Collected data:
>>

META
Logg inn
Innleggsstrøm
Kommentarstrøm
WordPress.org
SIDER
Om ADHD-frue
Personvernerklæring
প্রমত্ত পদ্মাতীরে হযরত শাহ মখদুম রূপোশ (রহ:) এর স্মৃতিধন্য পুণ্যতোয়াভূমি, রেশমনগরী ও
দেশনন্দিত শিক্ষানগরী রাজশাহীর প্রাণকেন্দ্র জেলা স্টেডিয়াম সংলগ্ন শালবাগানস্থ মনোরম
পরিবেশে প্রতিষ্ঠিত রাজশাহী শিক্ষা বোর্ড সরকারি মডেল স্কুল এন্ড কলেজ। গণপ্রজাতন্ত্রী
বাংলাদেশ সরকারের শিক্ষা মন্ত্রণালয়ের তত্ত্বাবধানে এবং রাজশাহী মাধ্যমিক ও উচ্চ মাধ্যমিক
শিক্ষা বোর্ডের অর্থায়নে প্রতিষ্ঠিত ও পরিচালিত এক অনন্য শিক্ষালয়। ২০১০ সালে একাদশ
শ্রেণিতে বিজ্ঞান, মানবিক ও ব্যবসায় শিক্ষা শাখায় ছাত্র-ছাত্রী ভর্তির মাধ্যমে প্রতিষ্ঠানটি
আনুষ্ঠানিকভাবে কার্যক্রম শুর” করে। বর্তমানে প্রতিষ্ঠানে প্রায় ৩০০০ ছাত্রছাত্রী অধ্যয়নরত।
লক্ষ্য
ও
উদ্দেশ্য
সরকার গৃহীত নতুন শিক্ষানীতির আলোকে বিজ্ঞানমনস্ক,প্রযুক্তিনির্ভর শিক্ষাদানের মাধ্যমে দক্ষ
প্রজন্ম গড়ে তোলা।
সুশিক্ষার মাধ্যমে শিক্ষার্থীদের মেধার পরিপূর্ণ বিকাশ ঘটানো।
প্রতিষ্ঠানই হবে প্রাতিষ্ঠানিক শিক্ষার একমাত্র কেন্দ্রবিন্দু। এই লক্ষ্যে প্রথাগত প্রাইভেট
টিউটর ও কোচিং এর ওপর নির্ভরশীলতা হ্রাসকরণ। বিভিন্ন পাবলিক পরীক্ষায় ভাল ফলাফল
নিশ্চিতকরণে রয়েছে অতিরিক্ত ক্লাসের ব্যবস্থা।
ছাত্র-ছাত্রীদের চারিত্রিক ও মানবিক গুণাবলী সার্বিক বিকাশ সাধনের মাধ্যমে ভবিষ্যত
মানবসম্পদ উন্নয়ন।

<<
>>

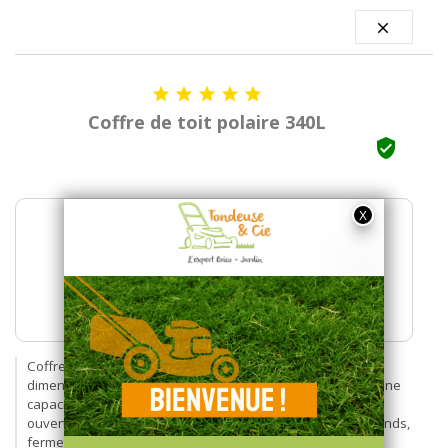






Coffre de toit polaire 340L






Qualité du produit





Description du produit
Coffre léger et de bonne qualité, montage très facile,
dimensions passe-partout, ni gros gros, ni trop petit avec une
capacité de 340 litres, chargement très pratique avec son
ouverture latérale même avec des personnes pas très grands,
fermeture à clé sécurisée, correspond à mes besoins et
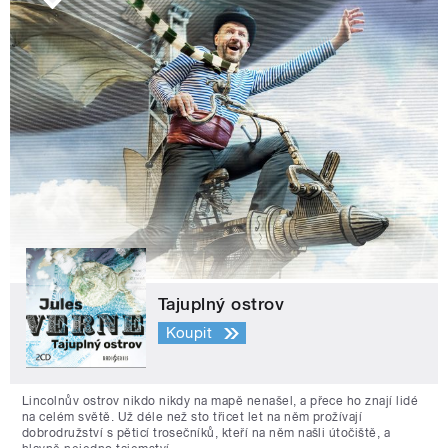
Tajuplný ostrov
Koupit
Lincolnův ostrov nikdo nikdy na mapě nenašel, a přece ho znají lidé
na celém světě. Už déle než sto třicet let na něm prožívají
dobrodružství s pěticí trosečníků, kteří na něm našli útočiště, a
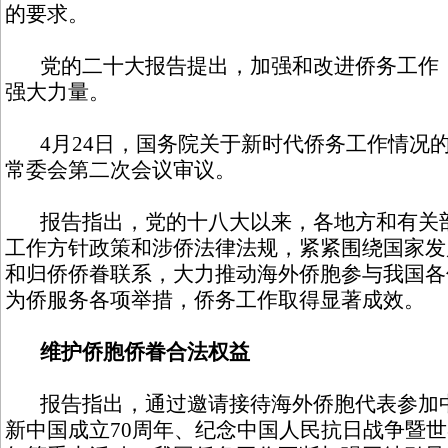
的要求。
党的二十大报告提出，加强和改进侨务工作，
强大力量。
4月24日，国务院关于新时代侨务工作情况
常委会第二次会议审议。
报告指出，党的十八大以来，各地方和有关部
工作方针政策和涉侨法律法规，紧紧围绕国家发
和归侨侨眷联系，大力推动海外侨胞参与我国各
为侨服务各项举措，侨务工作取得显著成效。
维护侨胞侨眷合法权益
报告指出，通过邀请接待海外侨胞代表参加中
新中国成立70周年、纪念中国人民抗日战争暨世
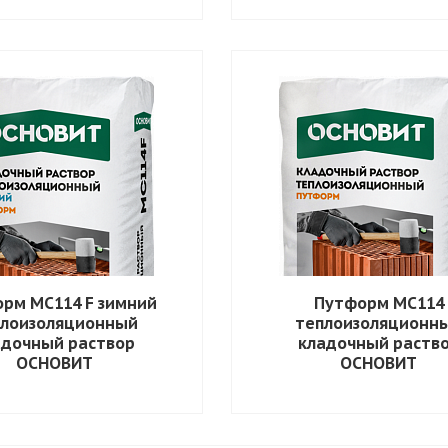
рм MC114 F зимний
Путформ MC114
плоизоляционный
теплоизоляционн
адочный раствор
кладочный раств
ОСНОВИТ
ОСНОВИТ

<<

• Prompt
Copy out the lines in the records from the line with "Tajuplný ostrov" up to and including the line with "dobrodružství s pěticí".

• Solved problem
Tajuplný ostrov
Koupit
Lincolnův ostrov nikdo nikdy na mapě nenašel, a přece ho znají lidé
na celém světě. Už déle než sto třicet let na něm prožívají
dobrodružství s pěticí trosečníků, kteří na něm našli útočiště, a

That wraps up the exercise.